No estudo que citei, um grupo de 250 pessoas foi convidado a contemplar sem qualquer orientação ou pensar naquilo que quisesse. No fim da experiência partilharam com os investigadores como gostaram mais de estar com os seus pensamentos do que imaginavam no início. O ser humano é das poucas espécies capaz de ficar quieto a pensar e, aparentemente, fazemos cada vez menos uso desta capacidade. E, pergunto-me: o que recuperaríamos do génio humano se reduzíssemos a alienação ambiental e praticássemos mais este vaguear pelos pensamentos?
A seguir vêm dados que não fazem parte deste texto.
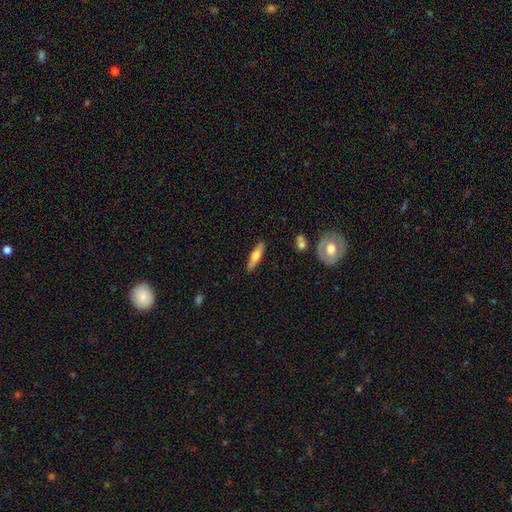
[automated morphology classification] Smooth or featured? smooth (52%)
How rounded? cigar-shaped (70%)
Merging? none (88%)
Diversos estudos mostram como perdermo-nos nos nossos pensamentos ajuda-nos a resolver alguns problemas, aumenta a nossa criatividade, estimula a imaginação e a auto-estima. Mas, aparentemente, a alienação ambiental atrai mais do que estarmos juntos com os nossos pensamentos, a contemplar o que existe do lado esquerdo ou direito do caminho que estamos a percorrer. 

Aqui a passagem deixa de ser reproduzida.